## Your objective
Your answer must hold only the lines below from the line containing "M246 136 247" through the line containing "M464 480 482", each reproduced exactly.

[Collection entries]

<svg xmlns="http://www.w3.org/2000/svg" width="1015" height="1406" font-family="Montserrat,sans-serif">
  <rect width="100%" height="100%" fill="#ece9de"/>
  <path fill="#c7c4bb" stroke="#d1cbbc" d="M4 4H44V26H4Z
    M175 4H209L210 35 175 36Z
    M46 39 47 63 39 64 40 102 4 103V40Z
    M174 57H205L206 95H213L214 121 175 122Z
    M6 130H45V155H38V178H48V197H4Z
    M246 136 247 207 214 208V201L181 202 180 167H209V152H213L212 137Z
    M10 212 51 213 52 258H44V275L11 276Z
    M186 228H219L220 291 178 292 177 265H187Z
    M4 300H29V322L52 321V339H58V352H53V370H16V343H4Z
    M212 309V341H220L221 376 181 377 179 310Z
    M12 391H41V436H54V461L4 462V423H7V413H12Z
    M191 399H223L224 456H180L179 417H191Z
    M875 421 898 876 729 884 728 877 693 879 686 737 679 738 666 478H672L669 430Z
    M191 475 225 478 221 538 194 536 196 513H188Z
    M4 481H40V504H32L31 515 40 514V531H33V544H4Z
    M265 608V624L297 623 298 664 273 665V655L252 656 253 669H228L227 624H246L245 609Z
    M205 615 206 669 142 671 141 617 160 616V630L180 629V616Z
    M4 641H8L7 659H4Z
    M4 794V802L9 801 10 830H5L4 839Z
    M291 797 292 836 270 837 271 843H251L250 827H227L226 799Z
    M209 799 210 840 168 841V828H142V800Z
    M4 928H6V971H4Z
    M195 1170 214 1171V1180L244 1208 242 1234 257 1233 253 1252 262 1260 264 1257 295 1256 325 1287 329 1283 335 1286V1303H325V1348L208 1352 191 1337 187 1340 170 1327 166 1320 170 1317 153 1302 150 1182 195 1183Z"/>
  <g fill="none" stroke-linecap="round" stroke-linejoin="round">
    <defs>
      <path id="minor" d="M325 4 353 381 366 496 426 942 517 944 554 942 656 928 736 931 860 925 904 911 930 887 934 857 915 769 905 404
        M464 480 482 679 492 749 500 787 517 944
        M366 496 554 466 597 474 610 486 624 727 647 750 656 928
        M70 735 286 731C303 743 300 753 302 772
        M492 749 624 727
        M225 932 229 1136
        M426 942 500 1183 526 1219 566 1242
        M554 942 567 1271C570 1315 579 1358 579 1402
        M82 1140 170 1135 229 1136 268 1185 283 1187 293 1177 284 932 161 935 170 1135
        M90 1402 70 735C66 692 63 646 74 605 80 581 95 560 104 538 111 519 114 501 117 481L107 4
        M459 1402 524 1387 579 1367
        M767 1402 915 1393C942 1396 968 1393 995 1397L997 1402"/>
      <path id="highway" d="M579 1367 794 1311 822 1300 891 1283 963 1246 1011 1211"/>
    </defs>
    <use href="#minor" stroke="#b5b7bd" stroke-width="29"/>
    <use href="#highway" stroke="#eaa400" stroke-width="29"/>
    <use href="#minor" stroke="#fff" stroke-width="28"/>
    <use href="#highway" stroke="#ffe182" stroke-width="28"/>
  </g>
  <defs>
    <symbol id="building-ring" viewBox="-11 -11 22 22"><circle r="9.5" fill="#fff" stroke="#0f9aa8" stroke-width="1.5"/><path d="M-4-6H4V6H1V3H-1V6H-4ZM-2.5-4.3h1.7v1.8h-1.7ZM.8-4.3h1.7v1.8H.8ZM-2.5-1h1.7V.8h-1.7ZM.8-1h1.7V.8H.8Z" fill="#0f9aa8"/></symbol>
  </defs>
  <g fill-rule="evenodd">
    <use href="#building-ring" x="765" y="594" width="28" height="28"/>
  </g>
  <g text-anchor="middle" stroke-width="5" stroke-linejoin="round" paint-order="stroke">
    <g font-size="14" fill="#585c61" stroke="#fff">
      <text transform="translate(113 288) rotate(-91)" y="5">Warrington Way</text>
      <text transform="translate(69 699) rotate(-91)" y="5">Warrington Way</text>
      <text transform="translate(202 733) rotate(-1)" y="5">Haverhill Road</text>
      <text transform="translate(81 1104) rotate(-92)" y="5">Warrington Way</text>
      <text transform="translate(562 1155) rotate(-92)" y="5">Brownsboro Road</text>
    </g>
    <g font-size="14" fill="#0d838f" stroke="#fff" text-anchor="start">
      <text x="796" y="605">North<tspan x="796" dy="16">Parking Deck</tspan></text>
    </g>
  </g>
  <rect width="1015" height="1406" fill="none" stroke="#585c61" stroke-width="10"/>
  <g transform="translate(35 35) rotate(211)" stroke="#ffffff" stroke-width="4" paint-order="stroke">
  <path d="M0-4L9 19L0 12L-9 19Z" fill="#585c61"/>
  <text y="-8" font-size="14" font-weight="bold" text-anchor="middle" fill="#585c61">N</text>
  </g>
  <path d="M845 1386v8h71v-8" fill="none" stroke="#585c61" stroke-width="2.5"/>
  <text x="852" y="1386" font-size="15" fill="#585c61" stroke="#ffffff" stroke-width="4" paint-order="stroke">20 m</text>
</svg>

## Exercise answer
    M246 136 247 207 214 208V201L181 202 180 167H209V152H213L212 137Z
    M10 212 51 213 52 258H44V275L11 276Z
    M186 228H219L220 291 178 292 177 265H187Z
    M4 300H29V322L52 321V339H58V352H53V370H16V343H4Z
    M212 309V341H220L221 376 181 377 179 310Z
    M12 391H41V436H54V461L4 462V423H7V413H12Z
    M191 399H223L224 456H180L179 417H191Z
    M875 421 898 876 729 884 728 877 693 879 686 737 679 738 666 478H672L669 430Z
    M191 475 225 478 221 538 194 536 196 513H188Z
    M4 481H40V504H32L31 515 40 514V531H33V544H4Z
    M265 608V624L297 623 298 664 273 665V655L252 656 253 669H228L227 624H246L245 609Z
    M205 615 206 669 142 671 141 617 160 616V630L180 629V616Z
    M4 641H8L7 659H4Z
    M4 794V802L9 801 10 830H5L4 839Z
    M291 797 292 836 270 837 271 843H251L250 827H227L226 799Z
    M209 799 210 840 168 841V828H142V800Z
    M4 928H6V971H4Z
    M195 1170 214 1171V1180L244 1208 242 1234 257 1233 253 1252 262 1260 264 1257 295 1256 325 1287 329 1283 335 1286V1303H325V1348L208 1352 191 1337 187 1340 170 1327 166 1320 170 1317 153 1302 150 1182 195 1183Z"/>
  <g fill="none" stroke-linecap="round" stroke-linejoin="round">
    <defs>
      <path id="minor" d="M325 4 353 381 366 496 426 942 517 944 554 942 656 928 736 931 860 925 904 911 930 887 934 857 915 769 905 404
        M464 480 482 679 492 749 500 787 517 944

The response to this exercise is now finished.